Anleger klagen gegen Freiburger Windkraft-Gesellschaft

Die Windanlagen in Südbaden bringen durchweg nicht den erhofften Ertrag. Die Ausschüttungen sind bescheiden. Nun gehen einige Anleger der Freiburger Regiowind Kommanditgesellschaft vor Gericht gegen die Geschäftsführung vor.

  1. Nebulöse Informationspolitik werfen einige Anteilseigner der Regiowind-Geschäftsführung vor. Foto: brendler

Seit 2003 stehen sechs Windräder auf den Höhen um Freiburg. Errichtet hat sie die Firma Regiowind für 13 Millionen Euro. Dazu hat sie von 512 Anlegern 4,2 Millionen Euro eingesammelt und 6,5 Prozent Verzinsung in Aussicht gestellt.

Davon haben die Anleger nicht viel gesehen. Denn der Wind weht bei weitem nicht so kräftig wie vorhergesagt.

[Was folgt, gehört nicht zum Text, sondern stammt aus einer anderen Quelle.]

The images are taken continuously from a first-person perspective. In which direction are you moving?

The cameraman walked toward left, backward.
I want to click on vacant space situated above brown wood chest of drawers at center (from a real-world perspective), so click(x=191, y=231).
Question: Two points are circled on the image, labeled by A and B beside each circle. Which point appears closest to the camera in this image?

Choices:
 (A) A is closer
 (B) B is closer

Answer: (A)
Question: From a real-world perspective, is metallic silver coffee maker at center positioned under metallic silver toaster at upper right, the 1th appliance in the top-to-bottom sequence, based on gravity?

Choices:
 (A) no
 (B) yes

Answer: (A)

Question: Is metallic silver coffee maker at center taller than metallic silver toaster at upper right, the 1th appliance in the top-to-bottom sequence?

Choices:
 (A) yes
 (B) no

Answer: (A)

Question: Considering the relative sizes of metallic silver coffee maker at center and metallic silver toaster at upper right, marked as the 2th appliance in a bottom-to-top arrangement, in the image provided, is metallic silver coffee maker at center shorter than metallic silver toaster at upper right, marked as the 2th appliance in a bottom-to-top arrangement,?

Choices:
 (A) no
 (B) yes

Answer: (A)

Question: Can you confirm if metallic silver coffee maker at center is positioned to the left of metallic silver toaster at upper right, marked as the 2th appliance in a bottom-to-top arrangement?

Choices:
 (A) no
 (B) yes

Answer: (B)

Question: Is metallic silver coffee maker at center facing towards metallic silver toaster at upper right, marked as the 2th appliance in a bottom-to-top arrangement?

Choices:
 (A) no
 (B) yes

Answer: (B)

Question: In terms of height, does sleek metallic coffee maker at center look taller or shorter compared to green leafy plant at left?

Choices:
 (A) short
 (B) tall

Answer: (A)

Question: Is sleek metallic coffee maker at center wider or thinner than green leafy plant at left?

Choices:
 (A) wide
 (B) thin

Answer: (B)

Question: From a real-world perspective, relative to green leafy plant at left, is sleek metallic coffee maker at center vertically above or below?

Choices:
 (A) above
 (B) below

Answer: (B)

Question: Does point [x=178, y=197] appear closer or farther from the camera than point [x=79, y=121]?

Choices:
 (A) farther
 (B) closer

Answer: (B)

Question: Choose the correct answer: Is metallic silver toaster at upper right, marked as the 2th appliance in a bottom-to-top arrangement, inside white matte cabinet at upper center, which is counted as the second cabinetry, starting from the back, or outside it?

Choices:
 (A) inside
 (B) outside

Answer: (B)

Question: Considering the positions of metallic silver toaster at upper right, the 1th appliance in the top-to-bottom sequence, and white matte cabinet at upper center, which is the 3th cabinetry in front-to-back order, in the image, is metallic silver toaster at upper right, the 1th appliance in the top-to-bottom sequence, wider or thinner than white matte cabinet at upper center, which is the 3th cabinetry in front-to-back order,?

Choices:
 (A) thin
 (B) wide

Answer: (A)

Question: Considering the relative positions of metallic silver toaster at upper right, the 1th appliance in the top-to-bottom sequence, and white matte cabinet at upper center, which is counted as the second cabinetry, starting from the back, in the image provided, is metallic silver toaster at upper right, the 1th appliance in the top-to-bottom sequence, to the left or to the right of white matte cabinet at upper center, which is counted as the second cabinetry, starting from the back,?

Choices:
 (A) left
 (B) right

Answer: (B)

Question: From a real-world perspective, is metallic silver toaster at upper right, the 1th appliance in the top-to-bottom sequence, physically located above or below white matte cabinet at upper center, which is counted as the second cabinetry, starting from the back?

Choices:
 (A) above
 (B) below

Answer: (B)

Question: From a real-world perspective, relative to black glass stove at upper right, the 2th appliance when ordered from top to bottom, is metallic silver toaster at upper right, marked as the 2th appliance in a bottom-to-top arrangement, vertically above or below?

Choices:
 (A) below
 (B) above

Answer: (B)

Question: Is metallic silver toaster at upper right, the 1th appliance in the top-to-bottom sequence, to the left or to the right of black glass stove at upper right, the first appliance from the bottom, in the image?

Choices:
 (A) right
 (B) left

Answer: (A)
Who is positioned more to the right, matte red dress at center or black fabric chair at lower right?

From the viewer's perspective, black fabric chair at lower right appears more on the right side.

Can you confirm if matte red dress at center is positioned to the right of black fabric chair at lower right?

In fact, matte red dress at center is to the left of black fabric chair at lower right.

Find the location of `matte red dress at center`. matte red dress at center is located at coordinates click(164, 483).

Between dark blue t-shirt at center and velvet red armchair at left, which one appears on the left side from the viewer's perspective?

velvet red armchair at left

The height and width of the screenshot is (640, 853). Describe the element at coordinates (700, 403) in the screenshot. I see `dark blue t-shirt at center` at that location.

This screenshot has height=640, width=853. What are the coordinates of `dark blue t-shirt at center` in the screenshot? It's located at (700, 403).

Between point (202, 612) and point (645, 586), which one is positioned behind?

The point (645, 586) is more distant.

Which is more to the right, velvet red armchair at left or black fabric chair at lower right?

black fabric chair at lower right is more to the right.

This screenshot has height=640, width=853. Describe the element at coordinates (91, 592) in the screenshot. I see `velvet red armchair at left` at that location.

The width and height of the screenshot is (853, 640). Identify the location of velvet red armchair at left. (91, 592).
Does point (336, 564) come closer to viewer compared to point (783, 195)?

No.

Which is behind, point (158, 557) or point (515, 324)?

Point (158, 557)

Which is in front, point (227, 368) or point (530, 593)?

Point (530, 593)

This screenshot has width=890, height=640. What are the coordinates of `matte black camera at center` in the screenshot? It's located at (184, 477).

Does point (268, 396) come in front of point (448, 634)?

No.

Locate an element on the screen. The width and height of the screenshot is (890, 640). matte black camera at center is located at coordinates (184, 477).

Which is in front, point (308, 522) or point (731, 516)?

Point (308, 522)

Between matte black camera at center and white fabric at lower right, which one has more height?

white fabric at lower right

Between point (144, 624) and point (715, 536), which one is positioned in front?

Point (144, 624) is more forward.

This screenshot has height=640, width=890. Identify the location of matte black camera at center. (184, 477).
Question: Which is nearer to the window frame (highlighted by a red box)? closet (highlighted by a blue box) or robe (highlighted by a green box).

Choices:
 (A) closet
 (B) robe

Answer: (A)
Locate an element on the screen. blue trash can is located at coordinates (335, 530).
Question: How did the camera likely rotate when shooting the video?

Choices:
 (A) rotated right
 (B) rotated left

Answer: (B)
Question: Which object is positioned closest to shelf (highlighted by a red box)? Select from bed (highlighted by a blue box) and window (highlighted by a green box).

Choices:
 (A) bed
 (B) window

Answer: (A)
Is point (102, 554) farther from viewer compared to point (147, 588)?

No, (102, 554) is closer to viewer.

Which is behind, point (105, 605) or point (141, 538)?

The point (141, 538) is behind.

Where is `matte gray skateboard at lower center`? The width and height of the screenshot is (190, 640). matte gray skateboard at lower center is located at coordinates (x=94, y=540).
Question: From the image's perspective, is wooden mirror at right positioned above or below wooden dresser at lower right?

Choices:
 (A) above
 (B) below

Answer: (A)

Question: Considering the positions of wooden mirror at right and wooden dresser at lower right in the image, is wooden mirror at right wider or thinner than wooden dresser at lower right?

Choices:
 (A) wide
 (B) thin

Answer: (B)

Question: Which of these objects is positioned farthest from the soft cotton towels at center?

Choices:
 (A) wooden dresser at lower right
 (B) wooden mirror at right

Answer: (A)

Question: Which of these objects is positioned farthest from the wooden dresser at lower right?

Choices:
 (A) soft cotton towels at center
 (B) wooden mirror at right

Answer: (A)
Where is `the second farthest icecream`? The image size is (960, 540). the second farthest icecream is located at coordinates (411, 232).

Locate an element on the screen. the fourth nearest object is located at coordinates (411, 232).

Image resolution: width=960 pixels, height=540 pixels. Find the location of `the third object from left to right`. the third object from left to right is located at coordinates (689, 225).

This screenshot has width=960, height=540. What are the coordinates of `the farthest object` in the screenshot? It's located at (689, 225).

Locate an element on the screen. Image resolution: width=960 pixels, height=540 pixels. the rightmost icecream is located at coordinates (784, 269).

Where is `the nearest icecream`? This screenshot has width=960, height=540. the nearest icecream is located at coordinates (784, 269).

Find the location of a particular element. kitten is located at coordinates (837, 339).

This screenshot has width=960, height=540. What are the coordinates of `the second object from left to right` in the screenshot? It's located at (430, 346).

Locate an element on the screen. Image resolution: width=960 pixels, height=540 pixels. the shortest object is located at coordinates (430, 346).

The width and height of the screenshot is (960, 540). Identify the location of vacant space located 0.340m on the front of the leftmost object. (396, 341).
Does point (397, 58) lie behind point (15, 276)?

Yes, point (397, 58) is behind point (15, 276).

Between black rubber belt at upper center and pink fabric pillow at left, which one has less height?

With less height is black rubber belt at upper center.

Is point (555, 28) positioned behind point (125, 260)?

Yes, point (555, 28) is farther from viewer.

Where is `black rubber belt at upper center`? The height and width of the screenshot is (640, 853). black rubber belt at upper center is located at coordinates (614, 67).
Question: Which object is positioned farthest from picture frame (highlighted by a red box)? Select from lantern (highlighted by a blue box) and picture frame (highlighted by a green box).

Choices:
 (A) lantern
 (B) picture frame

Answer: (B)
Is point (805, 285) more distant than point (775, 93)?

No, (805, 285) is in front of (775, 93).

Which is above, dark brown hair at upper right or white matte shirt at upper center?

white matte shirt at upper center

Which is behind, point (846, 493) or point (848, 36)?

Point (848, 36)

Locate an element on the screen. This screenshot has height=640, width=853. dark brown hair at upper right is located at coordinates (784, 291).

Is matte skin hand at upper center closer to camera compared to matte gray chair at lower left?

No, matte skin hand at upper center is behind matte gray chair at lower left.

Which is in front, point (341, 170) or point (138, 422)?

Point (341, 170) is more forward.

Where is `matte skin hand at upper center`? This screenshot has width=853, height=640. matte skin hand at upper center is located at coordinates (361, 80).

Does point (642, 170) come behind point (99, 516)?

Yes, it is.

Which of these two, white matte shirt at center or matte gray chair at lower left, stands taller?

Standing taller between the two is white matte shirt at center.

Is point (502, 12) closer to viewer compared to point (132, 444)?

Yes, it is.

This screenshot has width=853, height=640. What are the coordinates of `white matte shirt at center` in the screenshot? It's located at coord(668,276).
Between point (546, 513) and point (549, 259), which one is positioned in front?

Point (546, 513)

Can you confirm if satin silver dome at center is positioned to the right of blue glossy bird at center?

Nach Darstellung von Regiowind-Geschäftsführer Andreas Markowsky lag der Windertrag 2011 um 29 Prozent unter der Prognose. Der finanzielle Ertrag liege 20 Prozent unter Plan, weil man höhere Preise für den Windstrom bekomme als angenommen.

Kredite müssen bedient werden

Die 8,8 Millionen Euro Kredite für den Bau der Windräder müssen aber bedient werden. Nach Auskunft von Markowsky sind jedes Jahr 1,3 Millionen Euro an Zinsen und Tilgung fällig. 252 000 Euro wären zusätzlich nötig, um eine sechsprozentige Verzinsung zu bieten. Die wurde im Oktober 2004 gezahlt. Anleger erinnern sich an eine zweite Ausschüttung.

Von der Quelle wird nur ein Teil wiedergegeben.